Furthermore, not all causal cognition that is somehow mediated by living in social groups involves the ability to extract causal information via observation. Social groups can structure an individual’s environment in a way that makes ego-centric causal learning more likely, even if individuals do not pay special attention to the actions of others. For instance, being surrounded by conspecifics that use a certain tool increases the probability for an animal to find out on its own what the tool can be used for. Sweet-potato washing in Japanese macaques is often cited as an example (Tomasello 1999), but it has also been argued that a great deal of tool-use in chimpanzees might be explainable along those lines (see Sterelny 2003).

Moreover, some animals like chimpanzees can extract information about causal relations between actions and outcomes by observing the actions of their conspecifics more directly (e.g. Horner and Whiten 2005). Extracting causal information from the observation of natural co-variation (natural causality) appears to be more demanding. Blaisdell et al. (2006) found that rats can extract causal information by observing natural co-variation, but do so more often when agents are involved. Attention could play a role here as well. In human ontogenetic development, the ability to exploit natural co-variation also seems to develop last: even 24 months old toddlers can use social causal learning to guide their actions, but there is evidence that they cannot extract the same causal information from settings which do not involve intentional agents (Bonawitz et al. 2010). This ability only develops later, or has to be scaffolded via intentional language. Findings like this further support Woodward’s claim that dissociations between the components of full-blown causal understanding are not only conceptually possible but actual in human beings in different developmental stages.

b) Integration

The second parameter concerns the question how animals can combine different pieces of causal information, or information originating from different sources. More explicitly, the parameter integration refers to the holistic structure of information, i.e. the extent to which an organism can update, extend or combine one piece of information with other pieces of information. While human causal cognition is characterized by a high degree of integration, there are different ways in which an organism may be limited in this respect.

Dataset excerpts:

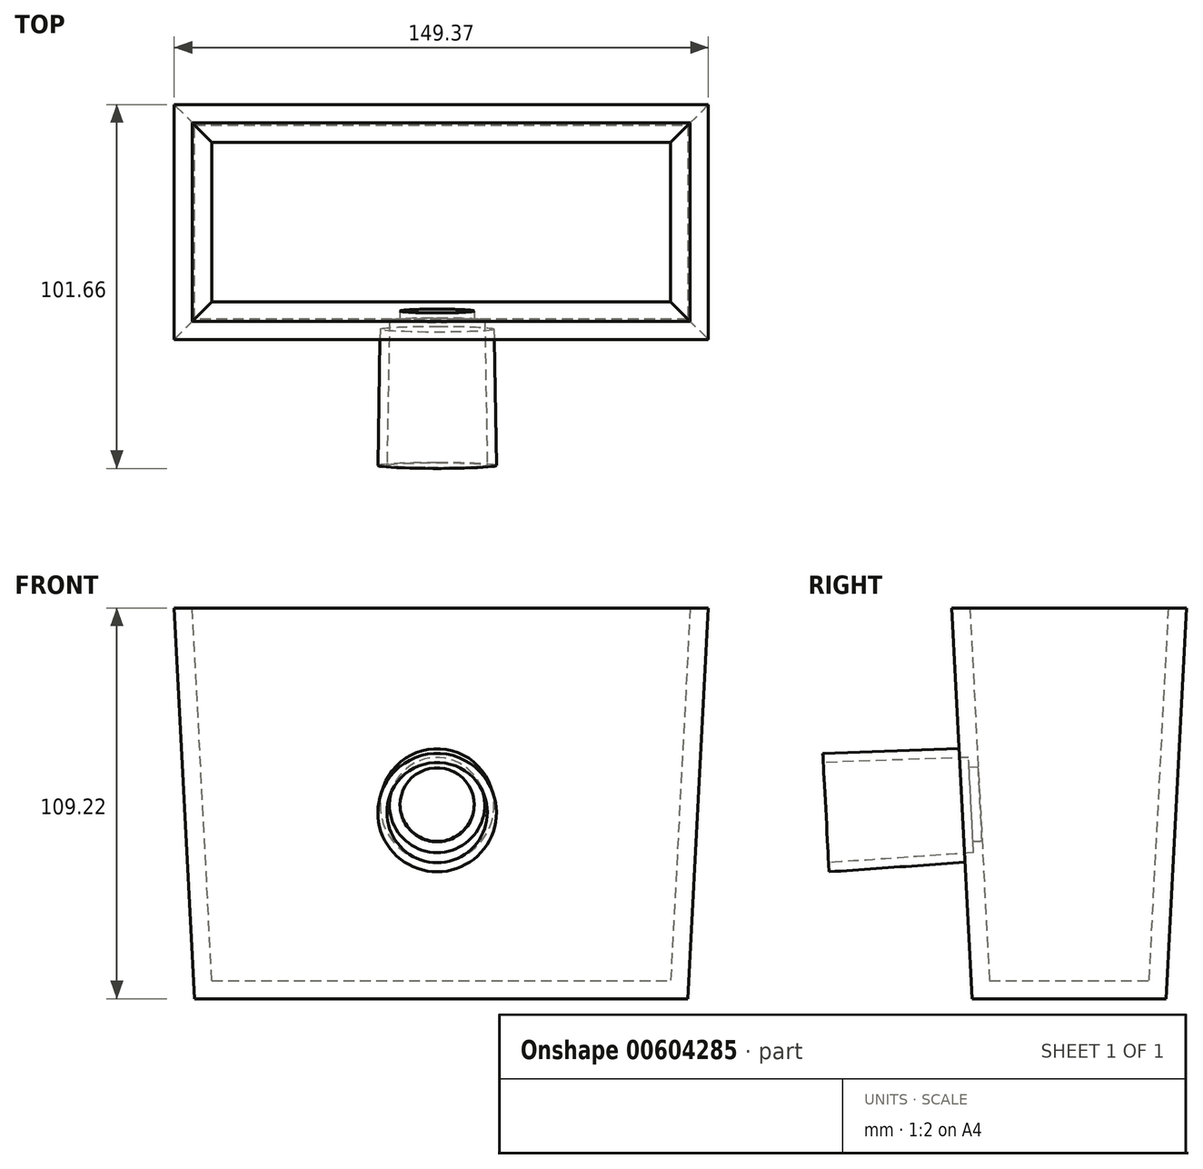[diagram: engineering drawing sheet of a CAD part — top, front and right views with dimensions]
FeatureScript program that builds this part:
annotation { "Feature Type Name" : "Feature", "Feature Type Description" : "" }
export const myFeature = defineFeature(function(context is Context, id is Id, definition is map)
    precondition{}
    {
        {
            var Q0;
            Q0=qCreatedBy(makeId("Top.planeOp"),FACE);
            var sketch = newSketch(context, id + "F0", { "sketchPlane" : qUnion([Q0])});
            skLineSegment(sketch, "E0.bottom", {"start": v(-67.8, 24.3) * mm, "end": v(70.13, 24.3) * mm});
            skLineSegment(sketch, "E0.top", {"start": v(-67.8, -29.89) * mm, "end": v(70.13, -29.89) * mm});
            skLineSegment(sketch, "E0.left", {"start": v(-67.8, 24.3) * mm, "end": v(-67.8, -29.89) * mm});
            skLineSegment(sketch, "E0.right", {"start": v(70.13, 24.3) * mm, "end": v(70.13, -29.89) * mm});
            skSolve(sketch);
        }
        {
            var Q0;
            Q0=makeQuery(id+"F0.imprint","IMPRINT",FACE,{"disambiguationData":[TD([[makeQuery(id+"F0.imprint","IMPRINT",EDGE,{"derivedFrom":sQuery(id+"F0.wireOp",EDGE,"E0.bottom")}),-1.0]])]});
            extrude(context, id + "F1", {"entities" : qUnion([Q0]), "depth" : 109.22 * mm, "offsetDistance" : 25.4 * mm, "hasDraft" : true, "draftAngle" : 3 * degree});
        }
        {
            var Q0;
            Q0=makeQuery(id+"F1.opExtrude","CAP_FACE",FACE,{"disambiguationData":[OSD([sQuery(id+"F0.wireOp",EDGE,"E0.bottom"),sQuery(id+"F0.wireOp",EDGE,"E0.top"),sQuery(id+"F0.wireOp",EDGE,"E0.left"),sQuery(id+"F0.wireOp",EDGE,"E0.right")])],"isStart":false});
            var Q1;
            Q1=makeQuery(id+"F1.opExtrude","SWEPT_BODY",BODY,{"disambiguationData":[OSD([sQuery(id+"F0.wireOp",EDGE,"E0.bottom"),sQuery(id+"F0.wireOp",EDGE,"E0.top"),sQuery(id+"F0.wireOp",EDGE,"E0.left"),sQuery(id+"F0.wireOp",EDGE,"E0.right")])]});
            shell(context, id + "F2", {"entities" : qUnion([Q0]), "parts" : qUnion([Q1]), "thickness" : 5.08 * mm});
        }
        {
            var Q0;
            Q0=makeQuery(id+"F1.opExtrude","SWEPT_FACE",FACE,{"disambiguationData":[OSD([sQuery(id+"F0.wireOp",EDGE,"E0.top")])]});
            var sketch = newSketch(context, id + "F3", { "sketchPlane" : qUnion([Q0])});
            skCircle(sketch, "E1", {"center": v(0, 55.64) * mm, "radius": 15.9 * mm});
            skSolve(sketch);
        }
        {
            var Q0;
            Q0 = qSketchRegion(id + "F3", true);
            extrude(context, id + "F4", {"entities" : qUnion([Q0]), "operationType" : NewBodyOperationType.ADD, "depth" : 38.1 * mm, "offsetDistance" : 25.4 * mm, "hasDraft" : true, "draftAngle" : 1 * degree});
        }
        {
            var Q0;
            Q0=makeQuery(id+"F4.opExtrude","CAP_FACE",FACE,{"disambiguationData":[OSD([sQuery(id+"F3.wireOp",EDGE,"E1")])],"isStart":false});
            shell(context, id + "F5", {"entities" : qUnion([Q0]), "thickness" : 2.54 * mm});
        }
        {
            var Q0;
            Q0=makeQuery(id+"F3.imprint","IMPRINT",FACE,{"disambiguationData":[TD([[makeQuery(id+"F3.imprint","IMPRINT",EDGE,{"derivedFrom":sQuery(id+"F3.wireOp",EDGE,"E1")}),1.0]])]});
            var sketch = newSketch(context, id + "F6", { "sketchPlane" : qUnion([Q0])});
            skCircle(sketch, "E2", {"center": v(0, 55.7) * mm, "radius": 10.36 * mm});
            skSolve(sketch);
        }
        {
            var Q0;
            Q0=makeQuery(id+"F6.imprint","IMPRINT",FACE,{"disambiguationData":[TD([[makeQuery(id+"F6.imprint","IMPRINT",EDGE,{"derivedFrom":sQuery(id+"F6.wireOp",EDGE,"E2")}),1.0]])]});
            extrude(context, id + "F7", {"entities" : qUnion([Q0]), "operationType" : NewBodyOperationType.REMOVE, "oppositeDirection" : true, "depth" : 28.2 * mm, "offsetDistance" : 25.4 * mm, "hasSecondDirection" : true, "secondDirectionOppositeDirection" : false, "secondDirectionDepth" : 25.4 * mm});
        }
    });
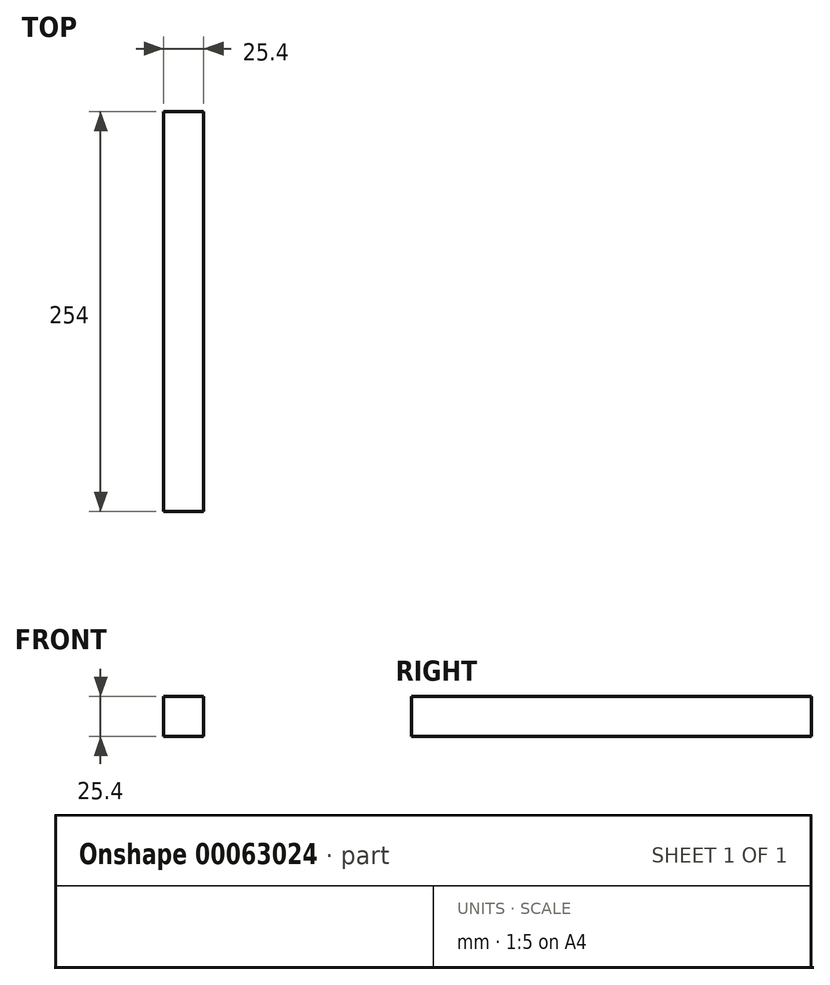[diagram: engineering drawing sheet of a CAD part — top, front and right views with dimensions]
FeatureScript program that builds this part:
annotation { "Feature Type Name" : "Feature", "Feature Type Description" : "" }
export const myFeature = defineFeature(function(context is Context, id is Id, definition is map)
    precondition{}
    {
        {
            var Q0;
            Q0=qCreatedBy(makeId("Top.planeOp"),FACE);
            var sketch = newSketch(context, id + "F0", { "sketchPlane" : qUnion([Q0])});
            skLineSegment(sketch, "E0.rect.bottom", {"start": v(12.7, 127) * mm, "end": v(-12.7, 127) * mm});
            skLineSegment(sketch, "E0.rect.top", {"start": v(12.7, -127) * mm, "end": v(-12.7, -127) * mm});
            skLineSegment(sketch, "E0.rect.left", {"start": v(12.7, 127) * mm, "end": v(12.7, -127) * mm});
            skLineSegment(sketch, "E0.rect.right", {"start": v(-12.7, 127) * mm, "end": v(-12.7, -127) * mm});
            skPoint(sketch, "E0.rect.middle", {"position": v(0, 0) * mm});
            skSolve(sketch);
        }
        {
            var Q0;
            Q0 = qSketchRegion(id + "F0", true);
            extrude(context, id + "F1", {"entities" : qUnion([Q0]), "depth" : 25.4 * mm});
        }
    });
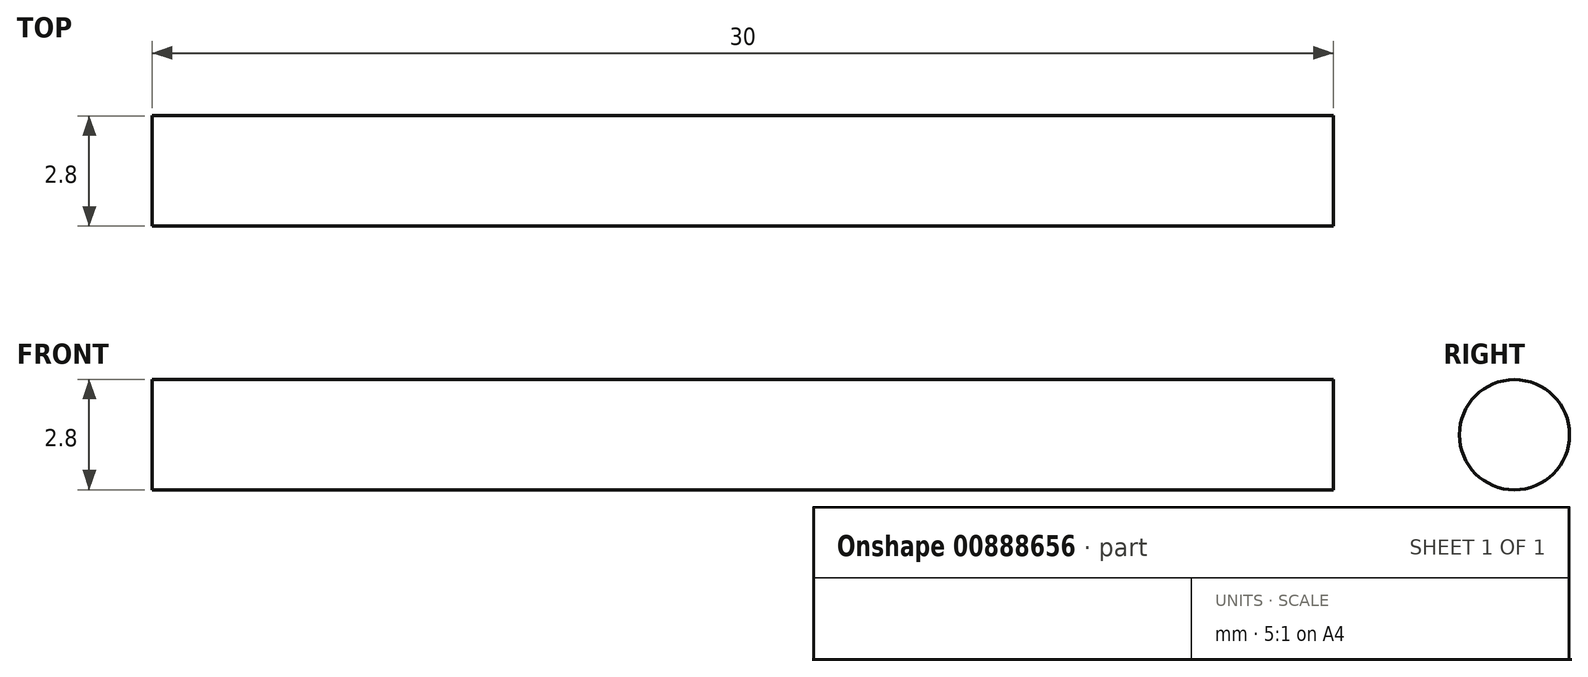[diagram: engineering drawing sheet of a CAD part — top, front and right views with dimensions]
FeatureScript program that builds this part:
annotation { "Feature Type Name" : "Feature", "Feature Type Description" : "" }
export const myFeature = defineFeature(function(context is Context, id is Id, definition is map)
    precondition{}
    {
        {
            var Q0;
            Q0=qCreatedBy(makeId("Right.planeOp"),FACE);
            var sketch = newSketch(context, id + "F0", { "sketchPlane" : qUnion([Q0])});
            skCircle(sketch, "E0", {"center": v(-7.79, 4.66) * mm, "radius": 1.4 * mm});
            skSolve(sketch);
        }
        {
            var Q0;
            Q0 = qSketchRegion(id + "F0", true);
            extrude(context, id + "F1", {"entities" : qUnion([Q0]), "depth" : 30 * mm, "offsetDistance" : 25 * mm});
        }
    });
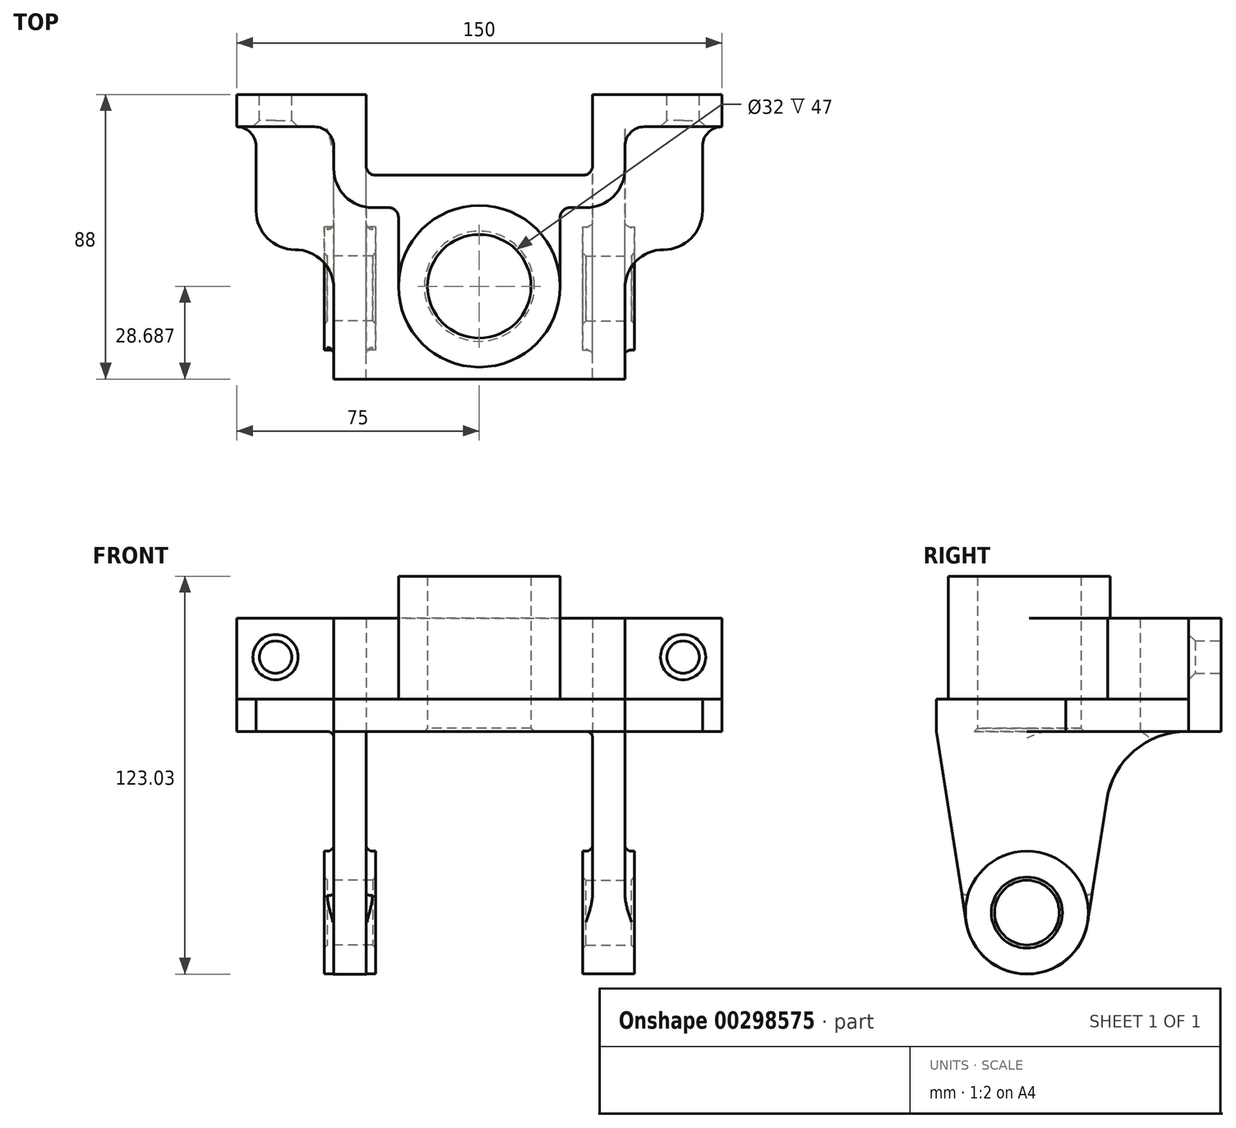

SET PROBLEM – Resume the passage on causal cognition in animals after its last sentence and keep writing it.

REPLY TO THE EXERCISE –
First, an animal may be limited in its ability to combine perceptual cues of geometrical–mechanical aspects with difference-making information (Woodward 2003). Here the question is not only whether an animal is sensitive to both kinds of information, but also the extent to which an animal can put together these different kinds of information, and to which it can update representations of one kind of information in the light of representations of the other kind of information to predict outcomes or plan actions. There are two obvious ways in which an animal’s ability to integrate causal information in this respect could be limited. The less interesting one simply concerns an upper bound of complexity that can be computed by an organism. It is less interesting because there is nothing mysterious about limitations in this realm: humans also fail to grasp implications of different pieces of causal information they possess if things get complicated enough. Nevertheless, this could play a role in accounting for species differences concerning causal cognitive abilities. A more interesting possibility concerns architectural constraints. This could be the case if the representations of the different kinds of causal information were informationally encapsulated. Empirically, these possibilities could be distinguished by investigating whether animals lack this ability altogether (architectural constraints), or whether the threshold of complexity they can compute is simply lower than in the case of humans.

Furthermore, an animal may be limited in its ability to integrate causal information coming from different sources. Information that is acquired as a consequence of one’s own actions may be limited to guiding the animal’s own actions, while not being available to predict the outcome of the actions of conspecifics. Similarly, an organism may use causal information extracted from observing others, or natural causality for predicting what is about to happen, but fail to use it to inform her own actions. Again, there is some evidence that this is not only a conceptual possibility, but an empirical fact of human development, too. For example, in an experiment by Bonawitz et al. (2010), 24 months old toddlers showed sensitivity to causal structures by learning a predictive relationship between two physically connected events. However, they failed to use this predictive knowledge to initiate action themselves. This suggests a limitation to use information stemming from observational sources for one’s own interventions (see Woodward 2011). An interesting empirical question in that context is in how far these different aspects of integration are related, i.e. in how far, while conceptually separable, ability to integrate different kinds of causal information predicts ability to integrate information from different sources.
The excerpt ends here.